- [To-do item]:
Quote exactly, and only, the lines of the material below from the line with "[642,485,768,503] incorporated into" through the line with "(506, 908) none".

- [The records]:
+ + +

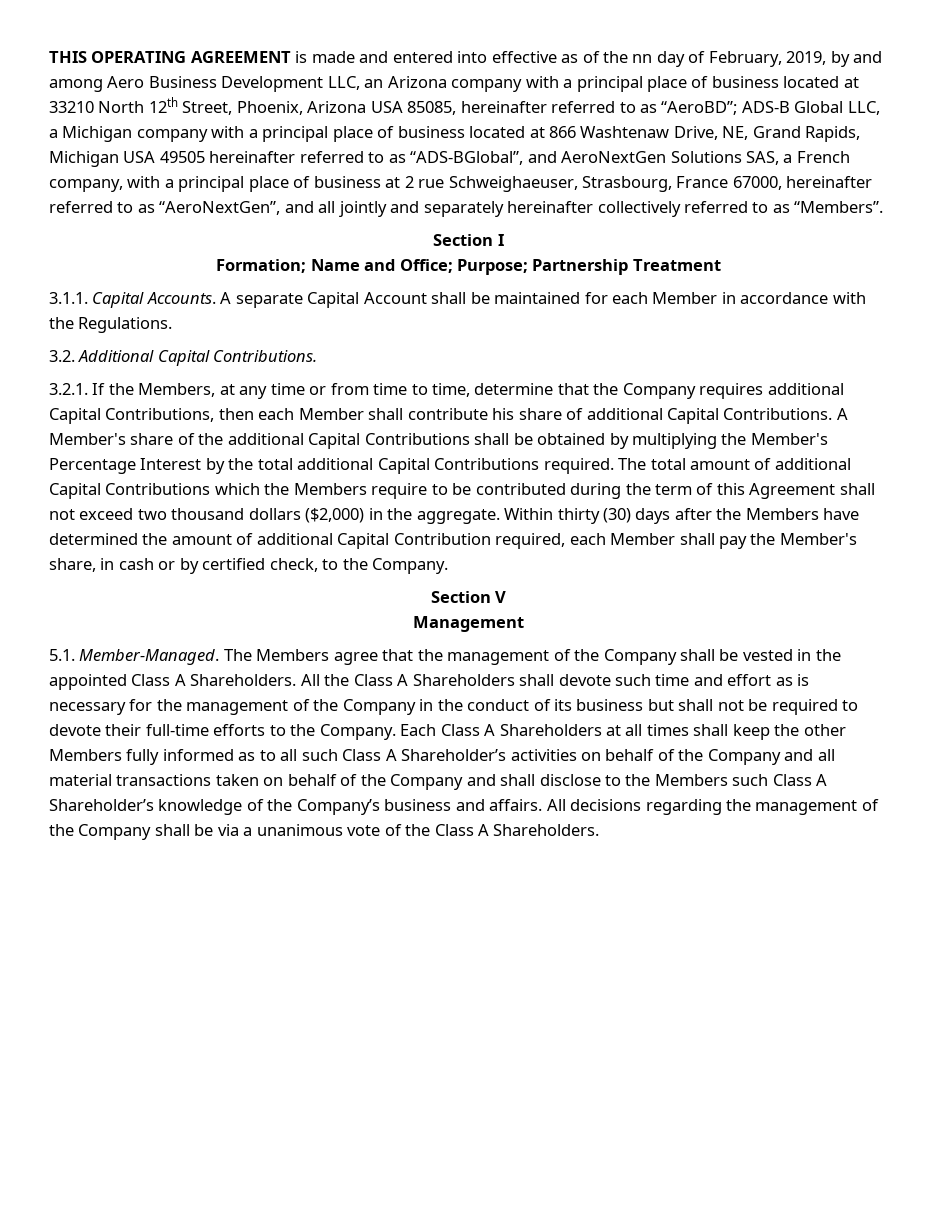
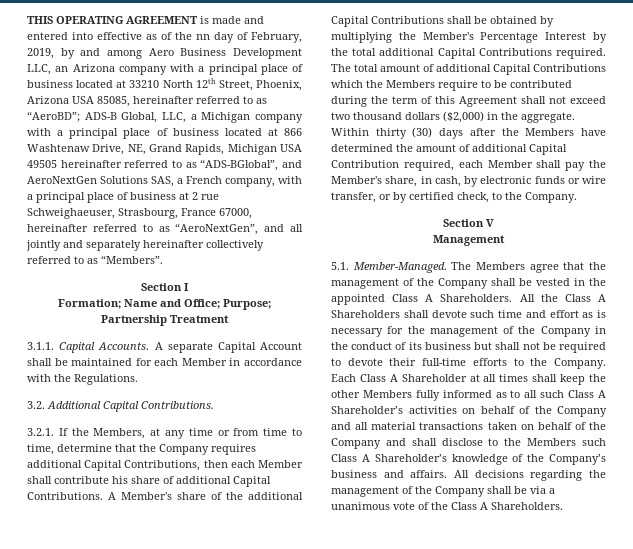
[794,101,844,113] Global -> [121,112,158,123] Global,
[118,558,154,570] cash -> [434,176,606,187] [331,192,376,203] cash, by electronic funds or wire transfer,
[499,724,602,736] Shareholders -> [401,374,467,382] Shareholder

+ + +

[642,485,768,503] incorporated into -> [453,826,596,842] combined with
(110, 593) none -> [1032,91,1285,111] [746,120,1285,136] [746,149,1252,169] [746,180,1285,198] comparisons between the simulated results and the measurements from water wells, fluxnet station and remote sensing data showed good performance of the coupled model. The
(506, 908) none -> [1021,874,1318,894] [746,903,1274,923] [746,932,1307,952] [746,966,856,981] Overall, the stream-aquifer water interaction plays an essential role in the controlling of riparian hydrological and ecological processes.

+ + +

- [Answer to this exercise]:
[642,485,768,503] incorporated into -> [453,826,596,842] combined with
(110, 593) none -> [1032,91,1285,111] [746,120,1285,136] [746,149,1252,169] [746,180,1285,198] comparisons between the simulated results and the measurements from water wells, fluxnet station and remote sensing data showed good performance of the coupled model. The
(506, 908) none -> [1021,874,1318,894] [746,903,1274,923] [746,932,1307,952] [746,966,856,981] Overall, the stream-aquifer water interaction plays an essential role in the controlling of riparian hydrological and ecological processes.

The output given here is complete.